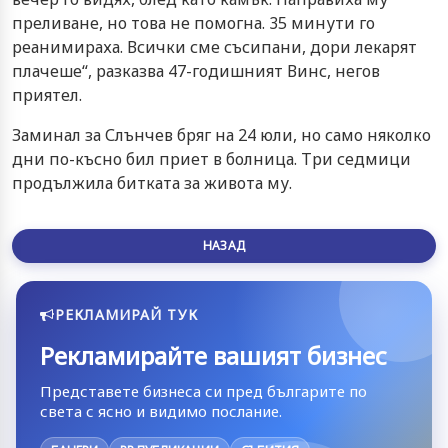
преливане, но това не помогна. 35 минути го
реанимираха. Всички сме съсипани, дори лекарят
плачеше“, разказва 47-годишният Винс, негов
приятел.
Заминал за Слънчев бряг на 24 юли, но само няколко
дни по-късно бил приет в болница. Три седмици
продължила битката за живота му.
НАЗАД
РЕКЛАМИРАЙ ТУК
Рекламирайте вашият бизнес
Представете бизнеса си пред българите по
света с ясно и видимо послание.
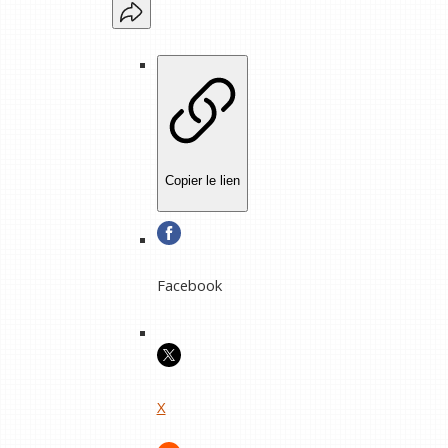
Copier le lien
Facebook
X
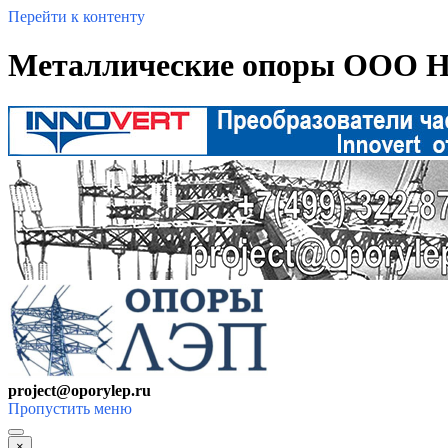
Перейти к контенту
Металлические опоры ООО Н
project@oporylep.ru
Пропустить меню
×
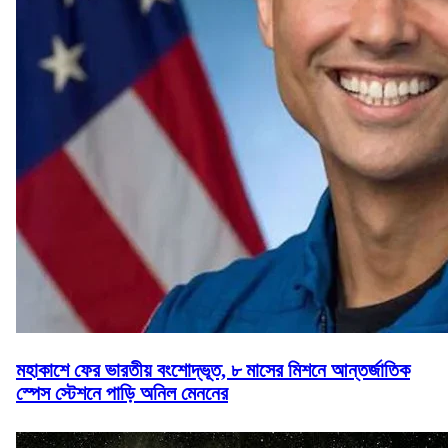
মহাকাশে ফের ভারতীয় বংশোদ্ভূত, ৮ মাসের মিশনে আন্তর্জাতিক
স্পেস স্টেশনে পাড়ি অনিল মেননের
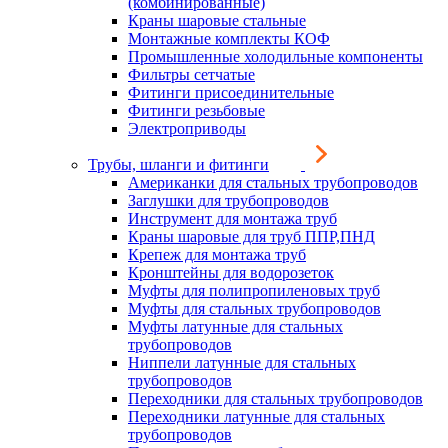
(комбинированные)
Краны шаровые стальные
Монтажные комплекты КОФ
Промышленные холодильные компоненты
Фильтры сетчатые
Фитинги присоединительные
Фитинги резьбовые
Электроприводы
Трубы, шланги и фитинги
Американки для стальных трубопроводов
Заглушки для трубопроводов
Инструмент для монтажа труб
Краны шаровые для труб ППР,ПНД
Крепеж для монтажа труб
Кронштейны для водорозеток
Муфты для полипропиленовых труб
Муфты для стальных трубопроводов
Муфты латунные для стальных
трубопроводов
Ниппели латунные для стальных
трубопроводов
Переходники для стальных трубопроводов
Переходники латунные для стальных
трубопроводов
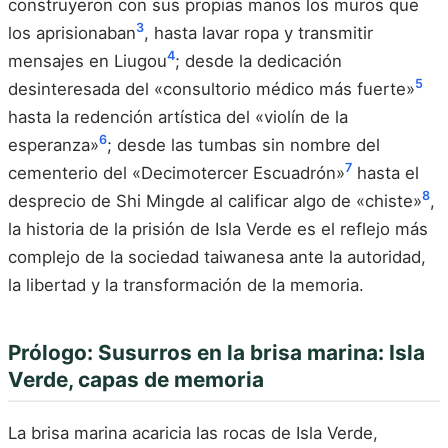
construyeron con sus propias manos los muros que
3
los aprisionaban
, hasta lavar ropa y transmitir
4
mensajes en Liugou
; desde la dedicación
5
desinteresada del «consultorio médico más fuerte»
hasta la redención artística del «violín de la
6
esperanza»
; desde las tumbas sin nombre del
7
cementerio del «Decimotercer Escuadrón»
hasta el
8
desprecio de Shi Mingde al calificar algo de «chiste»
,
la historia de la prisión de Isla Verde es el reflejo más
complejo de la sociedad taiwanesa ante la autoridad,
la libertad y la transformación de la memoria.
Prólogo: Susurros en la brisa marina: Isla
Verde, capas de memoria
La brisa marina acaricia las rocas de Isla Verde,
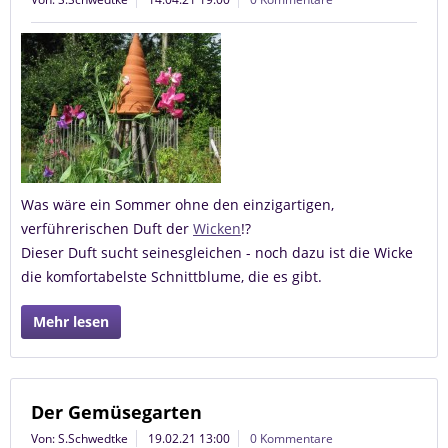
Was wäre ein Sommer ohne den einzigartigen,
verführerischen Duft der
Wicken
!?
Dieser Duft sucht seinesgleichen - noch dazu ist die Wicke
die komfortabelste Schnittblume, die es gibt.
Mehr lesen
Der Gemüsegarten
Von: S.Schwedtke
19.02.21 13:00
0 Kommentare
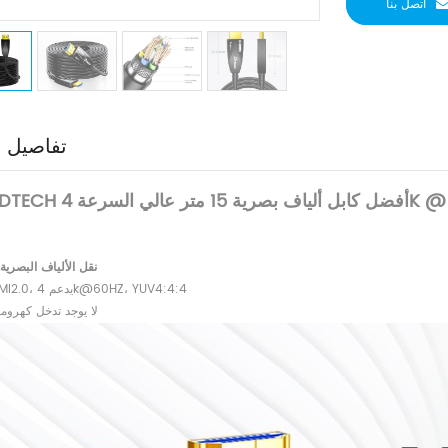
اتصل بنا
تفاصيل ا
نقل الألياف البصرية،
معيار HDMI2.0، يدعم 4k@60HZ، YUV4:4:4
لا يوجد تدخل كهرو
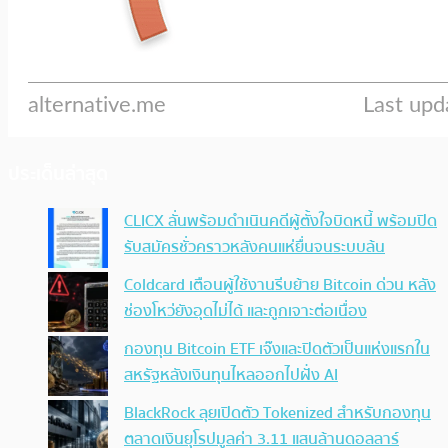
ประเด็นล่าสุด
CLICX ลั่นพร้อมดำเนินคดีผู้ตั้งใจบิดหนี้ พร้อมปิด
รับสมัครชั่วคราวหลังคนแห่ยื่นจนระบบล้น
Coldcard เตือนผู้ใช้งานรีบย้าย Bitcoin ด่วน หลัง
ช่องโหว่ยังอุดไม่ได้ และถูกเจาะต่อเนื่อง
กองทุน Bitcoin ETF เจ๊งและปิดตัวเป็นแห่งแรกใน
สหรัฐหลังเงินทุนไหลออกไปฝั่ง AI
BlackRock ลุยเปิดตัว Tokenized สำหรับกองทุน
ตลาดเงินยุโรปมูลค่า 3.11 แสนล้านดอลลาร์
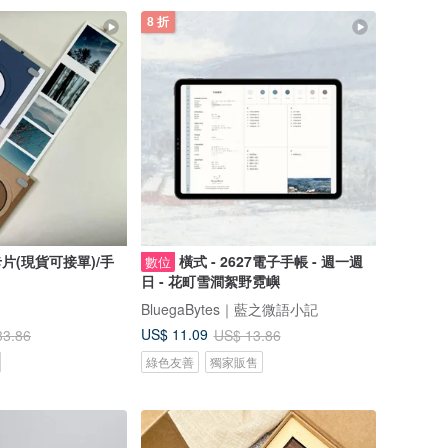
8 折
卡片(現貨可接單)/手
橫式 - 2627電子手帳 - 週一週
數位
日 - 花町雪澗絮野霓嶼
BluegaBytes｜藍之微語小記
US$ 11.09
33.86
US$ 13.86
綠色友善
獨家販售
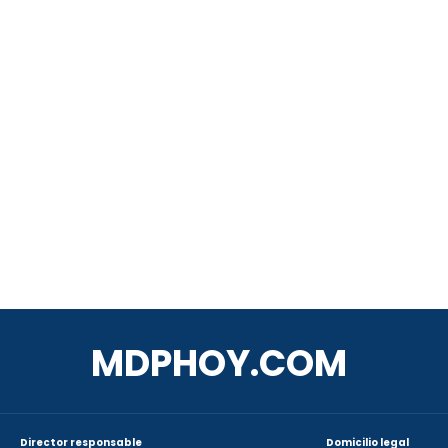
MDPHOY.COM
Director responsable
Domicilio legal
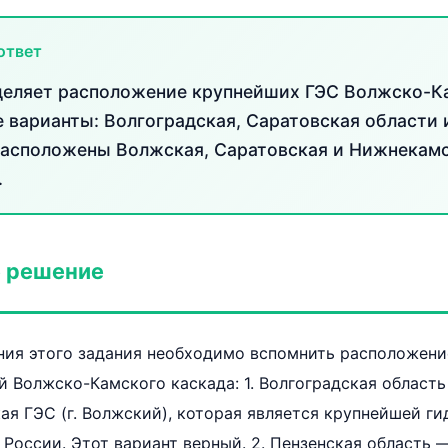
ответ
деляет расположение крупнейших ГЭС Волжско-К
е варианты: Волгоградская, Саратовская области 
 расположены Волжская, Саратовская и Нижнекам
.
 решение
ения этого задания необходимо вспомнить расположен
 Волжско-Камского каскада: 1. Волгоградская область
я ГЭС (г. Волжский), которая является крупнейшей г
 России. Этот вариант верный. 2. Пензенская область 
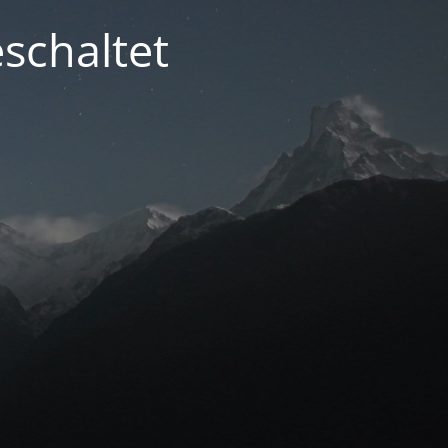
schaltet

Task objective: In the listing above, find the line with "desprecio de Shi" and the line with "деляет расположение крупнейших ГЭС Волжско-К". Transcribe those two and everything between, exactly, leaving out pictures.

Written response:
desprecio de Shi Mingde al calificar algo de «chiste»
,
la historia de la prisión de Isla Verde es el reflejo más
complejo de la sociedad taiwanesa ante la autoridad,
la libertad y la transformación de la memoria.
Prólogo: Susurros en la brisa marina: Isla
Verde, capas de memoria
La brisa marina acaricia las rocas de Isla Verde,
Was wäre ein Sommer ohne den einzigartigen,
verführerischen Duft der
Wicken
!?
Dieser Duft sucht seinesgleichen - noch dazu ist die Wicke
die komfortabelste Schnittblume, die es gibt.
Mehr lesen
Der Gemüsegarten
Von: S.Schwedtke
19.02.21 13:00
0 Kommentare
اتصل بنا
تفاصيل ا
نقل الألياف البصرية،
معيار HDMI2.0، يدعم 4k@60HZ، YUV4:4:4
لا يوجد تدخل كهرو
ประเด็นล่าสุด
CLICX ลั่นพร้อมดำเนินคดีผู้ตั้งใจบิดหนี้ พร้อมปิด
รับสมัครชั่วคราวหลังคนแห่ยื่นจนระบบล้น
Coldcard เตือนผู้ใช้งานรีบย้าย Bitcoin ด่วน หลัง
ช่องโหว่ยังอุดไม่ได้ และถูกเจาะต่อเนื่อง
กองทุน Bitcoin ETF เจ๊งและปิดตัวเป็นแห่งแรกใน
สหรัฐหลังเงินทุนไหลออกไปฝั่ง AI
BlackRock ลุยเปิดตัว Tokenized สำหรับกองทุน
ตลาดเงินยุโรปมูลค่า 3.11 แสนล้านดอลลาร์
8 折
卡片(現貨可接單)/手
橫式 - 2627電子手帳 - 週一週
數位
日 - 花町雪澗絮野霓嶼
BluegaBytes｜藍之微語小記
US$ 11.09
33.86
US$ 13.86
綠色友善
獨家販售
MDPHOY.COM
Director responsable
Domicilio legal
ответ
деляет расположение крупнейших ГЭС Волжско-К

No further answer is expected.